Continua la crisi idrica che sta colpendo una vasta zona di Giugliano, dove oltre 3.000 persone da venerdì sono completamente senz’acqua, altri 40mila la ricevono un paio d’ore al giorno. La situazione più grave, in cui il servizio è completamente interrotto, è quella di Caffariello. Il problema, stando ai tecnici comunali, sarebbe quello della mancanza di pressione. La rete di Giugliano è gestita dalla Regione Campania, i problemi che si sono aggravati sempre di più sono iniziati a fine maggio, e gli interventi fino ad oggi attuati dalla regione si sono rivelati insufficienti.
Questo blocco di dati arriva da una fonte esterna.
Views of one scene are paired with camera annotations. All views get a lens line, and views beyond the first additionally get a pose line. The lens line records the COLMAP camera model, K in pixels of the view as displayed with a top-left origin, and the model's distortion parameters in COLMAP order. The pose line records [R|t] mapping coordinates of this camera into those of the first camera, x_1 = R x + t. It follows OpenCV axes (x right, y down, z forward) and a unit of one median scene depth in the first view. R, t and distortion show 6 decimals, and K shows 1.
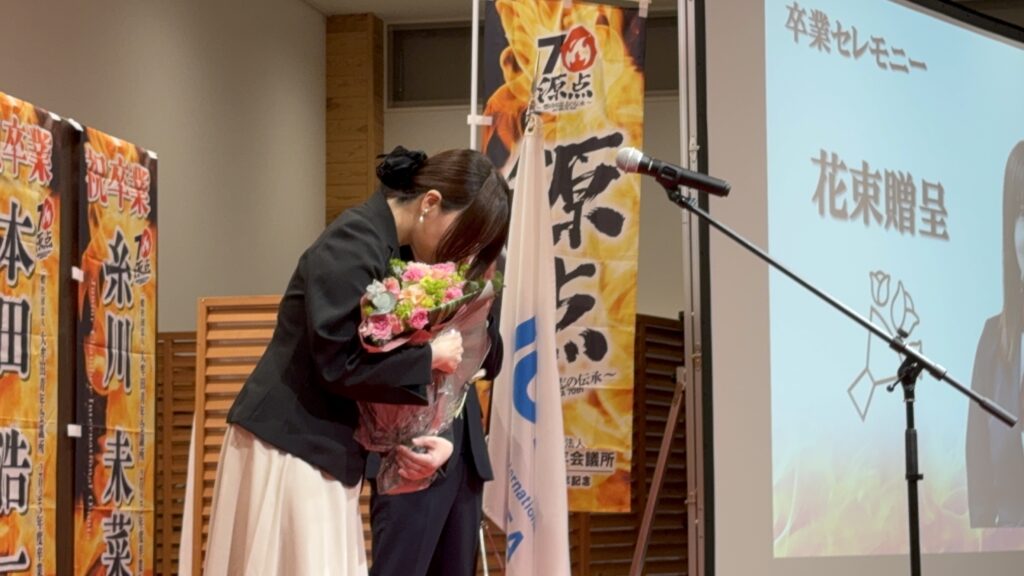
lens RADIAL K [[2448.1, 0, 507.7], [0, 2448.1, 297.5], [0, 0, 1]] dist [0.212862, 0.000000]
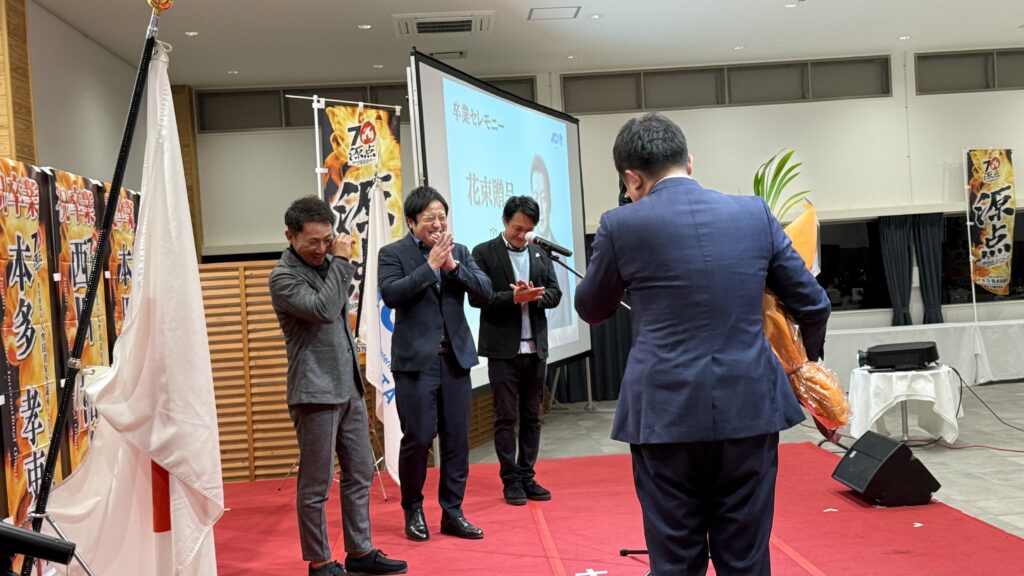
lens RADIAL K [[1155.3, 0, 516.7], [0, 1155.3, 301.3], [0, 0, 1]] dist [0.101589, 0.000000]
pose [[0.957926, -0.061740, 0.280295, -0.128112], [0.032880, 0.993766, 0.106523, -0.061594], [-0.285124, -0.092824, 0.953985, 0.055618]]
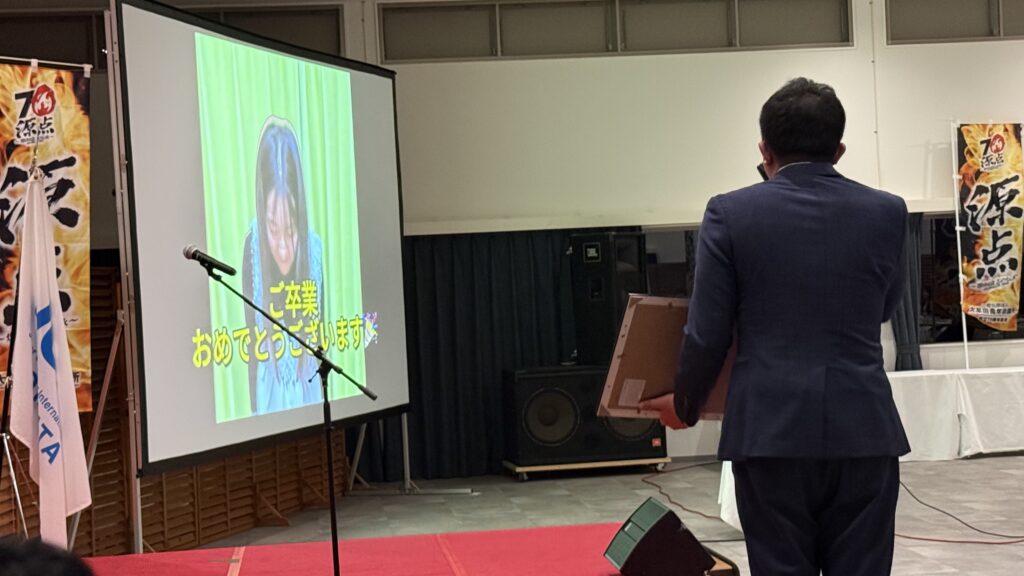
lens RADIAL K [[1918.2, 0, 519.6], [0, 1918.2, 289.7], [0, 0, 1]] dist [0.116050, 0.000000]
pose [[0.943720, -0.044005, 0.327806, -0.086880], [0.017261, 0.996312, 0.084055, -0.080989], [-0.330296, -0.073666, 0.940998, -0.192000]]
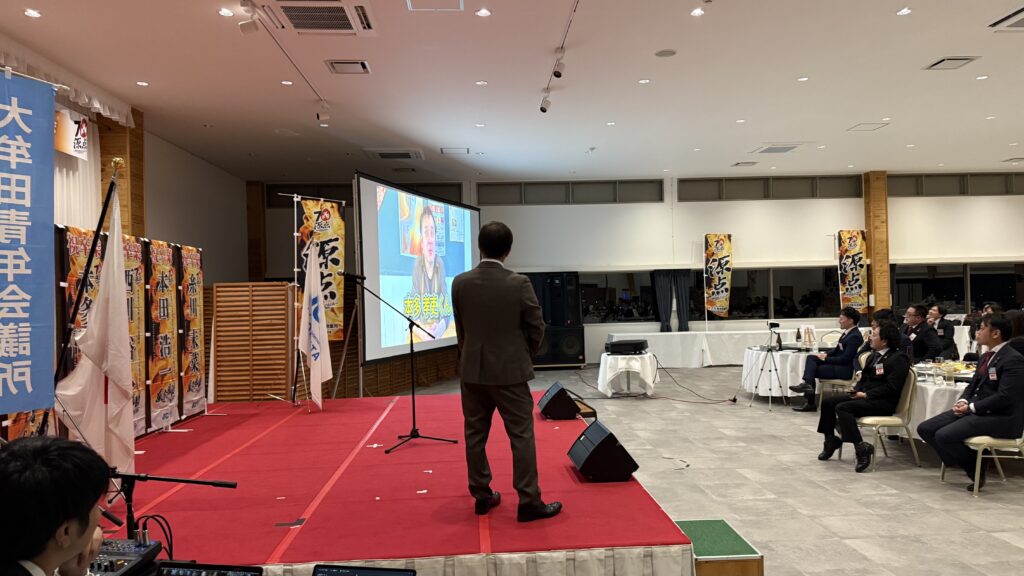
lens RADIAL K [[726.4, 0, 522.0], [0, 726.4, 290.3], [0, 0, 1]] dist [0.083881, -0.043761]
pose [[0.957371, -0.018967, 0.288237, -0.007404], [-0.002938, 0.997151, 0.075373, -0.072051], [-0.288845, -0.073007, 0.954588, -0.137156]]
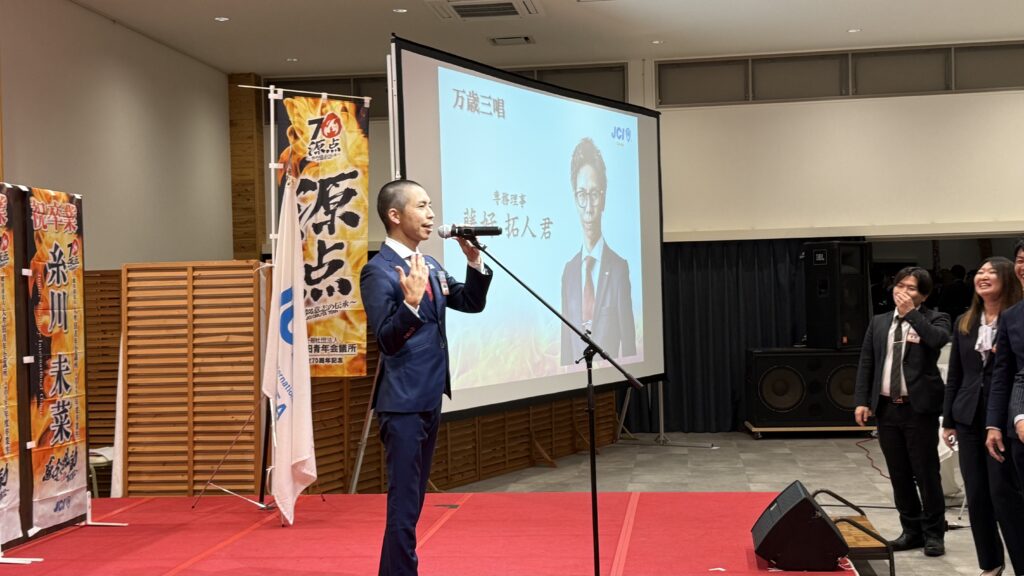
lens RADIAL K [[1297.4, 0, 522.0], [0, 1297.4, 288.0], [0, 0, 1]] dist [0.138151, 0.000000]
pose [[0.994724, -0.022535, 0.100082, 0.070844], [0.014127, 0.996371, 0.083938, -0.060270], [-0.101611, -0.082081, 0.991432, 0.007664]]
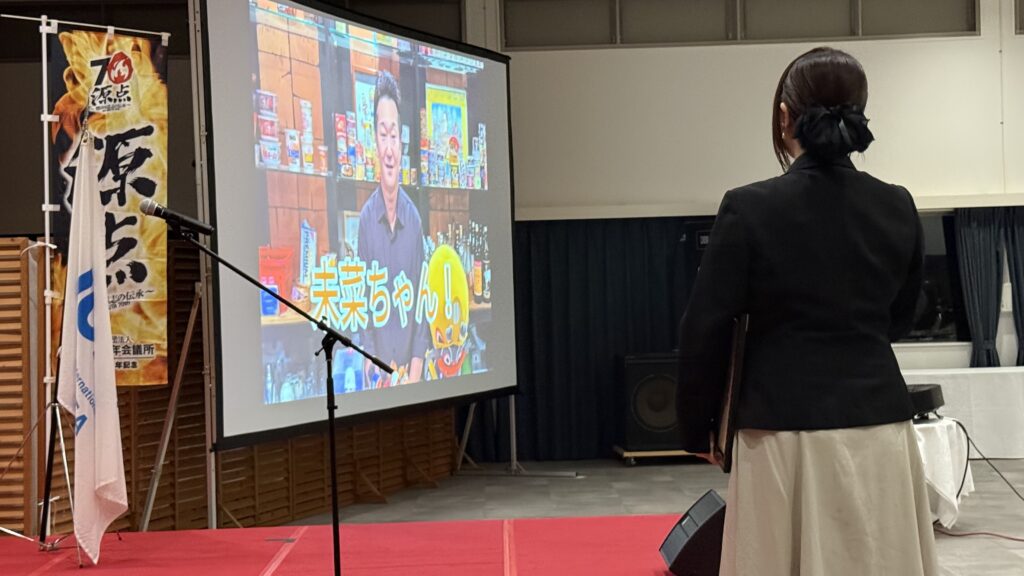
lens RADIAL K [[1756.8, 0, 515.8], [0, 1756.8, 296.4], [0, 0, 1]] dist [0.137029, 0.000000]
pose [[0.971926, -0.026786, 0.233756, 0.007776], [0.006063, 0.996020, 0.088924, -0.058698], [-0.235208, -0.085011, 0.968220, -0.082274]]
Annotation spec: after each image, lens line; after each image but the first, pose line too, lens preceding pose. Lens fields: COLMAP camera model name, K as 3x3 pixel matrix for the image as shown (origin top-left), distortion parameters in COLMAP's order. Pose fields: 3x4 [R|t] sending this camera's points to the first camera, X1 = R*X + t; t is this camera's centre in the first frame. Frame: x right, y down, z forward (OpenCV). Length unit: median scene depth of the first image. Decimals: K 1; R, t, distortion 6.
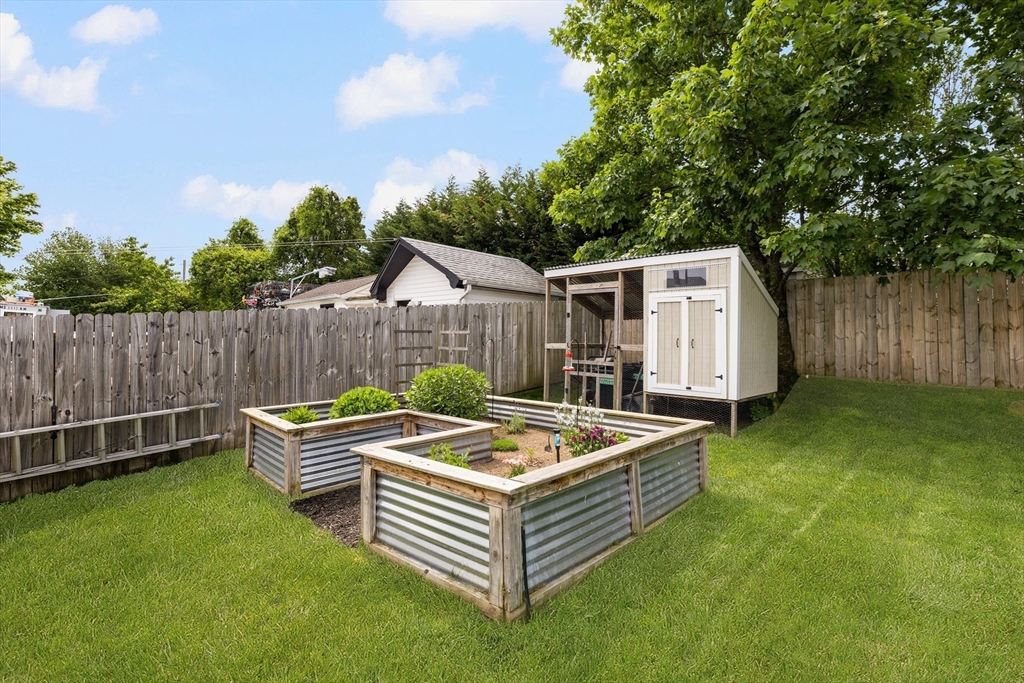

Il Comune ha messo a disposizione un servizio di autobotti dei vigili del fuoco che prevede un viaggio a notte, per un costo 762 euro a viaggio, a spese dell’ente. "E’ intollerabile che intere fasce di popolazione siano senza acqua per cause da attribuire a disfunzioni della rete idrica", ha detto il sindaco di Giugliano, Giovanni Pianese, in una nota, che spiega di aver inviato lo scorso giugno, assieme all’assessore Marcello Postiglione, una lettera alla Regione chiedendo "l’invio di autobotti per il superamento della carenza idrica". Sempre dal Comune di Giugliano fanno sapere che dopo la risposta negativa arrivata da Napoli, in quanto la Regione avrebbe detto di non essere in possesso degli automezzi, lo stesso Comune ha chiesto l’invio e la distribuzione di acqua imbottigliata per un totale di un milione di bottiglie. Pianese ha aggiunto: "E’ assolutamente intollerabile che non si sia ancora trovata la soluzione ad una carenza idrica che da tempo affligge questo territorio durante tutto l’arco dell’anno e che si manifesta in tutta la sua gravità nel periodo estivo", ha aggiunto il sindaco.